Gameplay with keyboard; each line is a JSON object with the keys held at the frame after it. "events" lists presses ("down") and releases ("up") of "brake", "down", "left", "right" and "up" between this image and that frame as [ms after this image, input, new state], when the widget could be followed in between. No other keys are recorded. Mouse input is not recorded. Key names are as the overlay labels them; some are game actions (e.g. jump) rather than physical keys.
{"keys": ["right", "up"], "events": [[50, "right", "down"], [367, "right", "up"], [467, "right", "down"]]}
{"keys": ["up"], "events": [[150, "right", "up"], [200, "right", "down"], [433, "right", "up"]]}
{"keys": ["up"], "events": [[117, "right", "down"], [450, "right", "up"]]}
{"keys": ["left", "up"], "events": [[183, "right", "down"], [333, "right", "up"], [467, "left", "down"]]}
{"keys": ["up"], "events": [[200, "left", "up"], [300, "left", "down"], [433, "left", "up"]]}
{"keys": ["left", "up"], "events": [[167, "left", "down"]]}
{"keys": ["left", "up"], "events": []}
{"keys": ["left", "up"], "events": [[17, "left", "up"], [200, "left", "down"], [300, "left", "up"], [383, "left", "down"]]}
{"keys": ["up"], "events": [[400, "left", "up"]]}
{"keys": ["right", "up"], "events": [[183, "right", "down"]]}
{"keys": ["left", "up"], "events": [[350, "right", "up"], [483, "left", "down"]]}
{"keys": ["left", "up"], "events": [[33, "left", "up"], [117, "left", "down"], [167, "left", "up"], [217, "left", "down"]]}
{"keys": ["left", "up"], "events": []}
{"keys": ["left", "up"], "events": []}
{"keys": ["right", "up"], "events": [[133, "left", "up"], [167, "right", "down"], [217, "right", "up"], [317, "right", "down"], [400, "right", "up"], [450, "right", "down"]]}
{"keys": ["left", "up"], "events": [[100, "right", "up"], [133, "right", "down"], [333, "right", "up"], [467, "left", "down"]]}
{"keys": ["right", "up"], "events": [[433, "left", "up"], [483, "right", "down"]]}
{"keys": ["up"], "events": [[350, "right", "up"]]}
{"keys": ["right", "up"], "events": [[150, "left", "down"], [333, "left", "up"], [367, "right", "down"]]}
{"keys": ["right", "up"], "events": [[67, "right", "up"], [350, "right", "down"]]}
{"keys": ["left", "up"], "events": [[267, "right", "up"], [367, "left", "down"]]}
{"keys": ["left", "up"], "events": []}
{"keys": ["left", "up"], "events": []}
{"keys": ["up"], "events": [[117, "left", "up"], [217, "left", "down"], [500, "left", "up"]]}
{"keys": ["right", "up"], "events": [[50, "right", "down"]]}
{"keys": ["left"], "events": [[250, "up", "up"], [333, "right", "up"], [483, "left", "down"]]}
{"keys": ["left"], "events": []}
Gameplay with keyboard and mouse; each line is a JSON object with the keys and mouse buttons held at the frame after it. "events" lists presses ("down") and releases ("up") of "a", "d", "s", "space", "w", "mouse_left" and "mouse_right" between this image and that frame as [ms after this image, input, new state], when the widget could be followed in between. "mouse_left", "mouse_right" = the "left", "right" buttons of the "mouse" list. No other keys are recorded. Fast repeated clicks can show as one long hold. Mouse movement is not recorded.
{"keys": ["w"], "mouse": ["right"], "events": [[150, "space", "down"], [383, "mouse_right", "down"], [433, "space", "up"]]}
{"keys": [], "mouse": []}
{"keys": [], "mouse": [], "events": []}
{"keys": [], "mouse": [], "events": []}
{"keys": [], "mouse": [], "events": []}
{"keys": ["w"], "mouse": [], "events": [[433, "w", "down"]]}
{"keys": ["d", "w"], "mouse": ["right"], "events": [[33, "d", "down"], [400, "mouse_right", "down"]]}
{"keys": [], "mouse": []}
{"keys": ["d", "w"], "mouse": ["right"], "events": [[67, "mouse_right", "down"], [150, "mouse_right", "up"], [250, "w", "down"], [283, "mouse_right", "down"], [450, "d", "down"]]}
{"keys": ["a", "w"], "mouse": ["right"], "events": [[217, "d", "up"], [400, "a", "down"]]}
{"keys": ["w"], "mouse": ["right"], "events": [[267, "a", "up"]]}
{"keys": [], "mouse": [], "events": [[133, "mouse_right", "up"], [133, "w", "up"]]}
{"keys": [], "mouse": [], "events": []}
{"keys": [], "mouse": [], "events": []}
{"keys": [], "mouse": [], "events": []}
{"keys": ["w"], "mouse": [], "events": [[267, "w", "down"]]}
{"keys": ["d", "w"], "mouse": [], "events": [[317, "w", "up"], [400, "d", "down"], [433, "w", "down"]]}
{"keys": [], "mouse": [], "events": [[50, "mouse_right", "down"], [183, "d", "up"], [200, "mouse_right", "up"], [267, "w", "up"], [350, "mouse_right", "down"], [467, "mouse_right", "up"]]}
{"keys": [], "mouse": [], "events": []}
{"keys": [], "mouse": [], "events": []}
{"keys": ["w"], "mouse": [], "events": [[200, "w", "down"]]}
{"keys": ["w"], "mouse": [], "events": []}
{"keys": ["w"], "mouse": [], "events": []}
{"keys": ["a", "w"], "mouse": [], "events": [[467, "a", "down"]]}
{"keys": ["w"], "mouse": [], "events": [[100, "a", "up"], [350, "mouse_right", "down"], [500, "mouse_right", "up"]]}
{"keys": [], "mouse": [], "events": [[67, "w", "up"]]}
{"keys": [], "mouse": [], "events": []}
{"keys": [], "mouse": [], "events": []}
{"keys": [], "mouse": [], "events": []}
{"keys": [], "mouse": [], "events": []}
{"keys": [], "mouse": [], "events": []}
•••••
## Directions
The expected answer is a copy of each line in the listing above that contains "space".

## Response to this exercise
Gameplay with keyboard and mouse; each line is a JSON object with the keys and mouse buttons held at the frame after it. "events" lists presses ("down") and releases ("up") of "a", "d", "s", "space", "w", "mouse_left" and "mouse_right" between this image and that frame as [ms after this image, input, new state], when the widget could be followed in between. "mouse_left", "mouse_right" = the "left", "right" buttons of the "mouse" list. No other keys are recorded. Fast repeated clicks can show as one long hold. Mouse movement is not recorded.
{"keys": ["w"], "mouse": ["right"], "events": [[150, "space", "down"], [383, "mouse_right", "down"], [433, "space", "up"]]}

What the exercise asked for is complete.